We vroegen en kregen een vrijwilliger die af en toe de zorg voor Liesbeth voor een paar uur op zich nam.
Jammer genoeg bleek dat de vrijwilligster in kwestie het niet al te nauw nam met de regels van de deontologie en zonder ons medeweten een interview liet publiceren in het jongerentijdschrift Joepie met allerlei onwaarheden over Liesbeth en haar leefomgeving.
Andere vrijwilligers in de streek waren er niet beschikbaar en dus schreven onze pleegkinderen zich in bij de organisatie zodat zij af en toe de zorg voor Liesbeth konden overnemen, daarvoor verzekerd waren en wij hen een vrijwilligersvergoeding konden betalen zoals wij dat aan andere vrijwilligers deden.
Een systeem dat goed bleek te werken want voor de pleegbroer en -zussen was het een eerlijke manier om wat extra zakgeld te verdienen en voor ons een manier om hen te leren als vrijwilliger werken.
Tussen ons en de dienst Noodoppas (Fabienne) waren er regelmatige hartelijke contacten via telefoon en mail, en wij hadden dan ook een goed gevoel bij de samenwerking. Zoeken naar een geschikte vrijwilliger voor de dagdelen waarvoor wij die nood hadden was nooit moeilijk voor de dienst, gezien de vrijwilligers bij ons woonden en dus met ons samen bekeken welke dag zij voor hun rekening konden nemen.
Op drie april kregen we opeens een brief in de bus die ons meldde dat Mantelzorg beslist had dat wij niet langer gebruik konden maken van hun dienst om onze pleegkinderen als vrijwilliger in te schakelen bij Liesbeth.
De reden: dat onze vrijwilligers onder hetzelfde dak wonen en dat ik kinderbijslag krijg voor hen.
Voor diegenen die het systeem van pleegzorg in Vlaanderen niet kennen wil ik hier toch even vermelden dat de kinderbijslag automatisch wordt afgetrokken van de pleegvergoeding. Daarnaast zal elke ouder van +16-jarigen wel weten dat het niet altijd evident is oudere broers en zussen zonder enige vergoeding gedurende een aantal uren per week te laten zorgen voor een jonger broertje of zusje, en zeker niet als dat broertje of zusje dan ook nog meervoudig gehandicapt is.
Wij kozen dan ook bewust voor een bestaande organisatie om zo alle misverstanden uit te sluiten.
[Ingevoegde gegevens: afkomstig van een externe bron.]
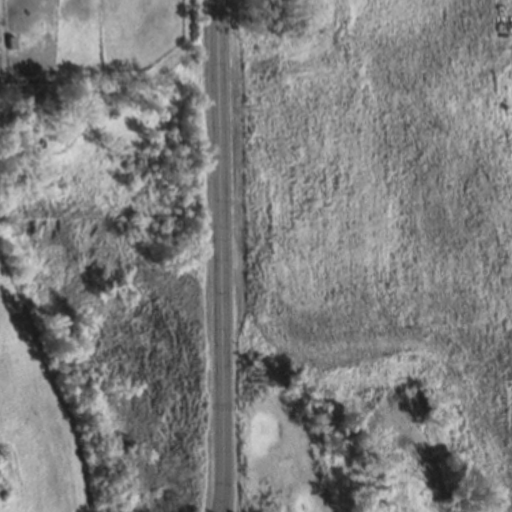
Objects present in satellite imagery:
road: (220, 256)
Dat de melding ons per brief, voorzien van de nodige wetteksten (en ondertekend door een voor ons onbekende mevrouw) bereikte zag ik eerst als een misplaatste aprilgrap.
Een eenvoudig telefoontje (zoals er in de loop van de laatste paar jaar vele vriendelijke telefoontjes werden gepleegd tussen de dienst Noodoppas en onszelf) was heel wat menselijker over gekomen dan een koude brief waarbij de briefschrijfster niet eens onmiddellijk kon gecontacteerd worden want op vakantie was.
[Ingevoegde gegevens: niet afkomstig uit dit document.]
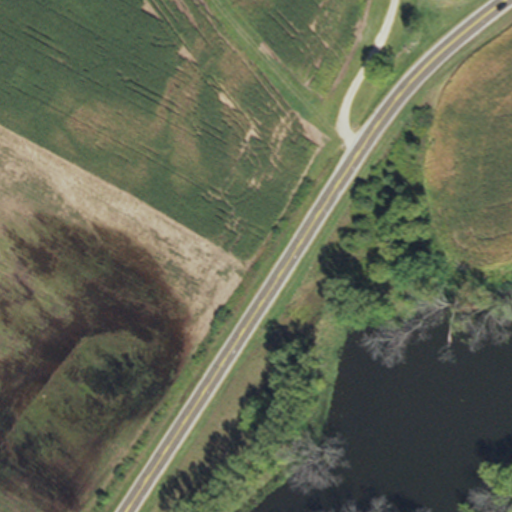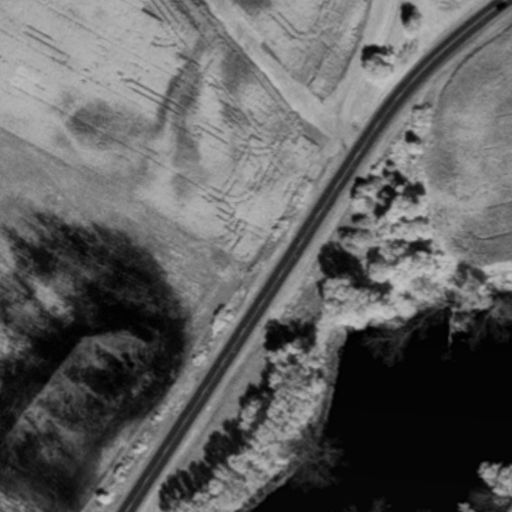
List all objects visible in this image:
road: (355, 77)
road: (299, 242)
Dat dit telefoongesprek er na die vakantie toch kwam heeft niets veranderd aan het wrange gevoel. Een telefoongesprek waarbij je niet de kans krijgt een zin af te maken en waarin je niet kan uiten waar het je écht om gaat, heeft weinig zin.
Conclusie: we maken geen gebruik meer van Noodoppas voor Liesbeth. Onze tieners zullen hun eerste ervaringen met vrijwilligerswerk met andere ogen bekijken. En wij hebben weer eens ervaren dat grote organisaties vaak communicatief tekort schieten. Toekomstige vrijwilligers zullen dus via een andere weg bij ons ingeschakeld worden.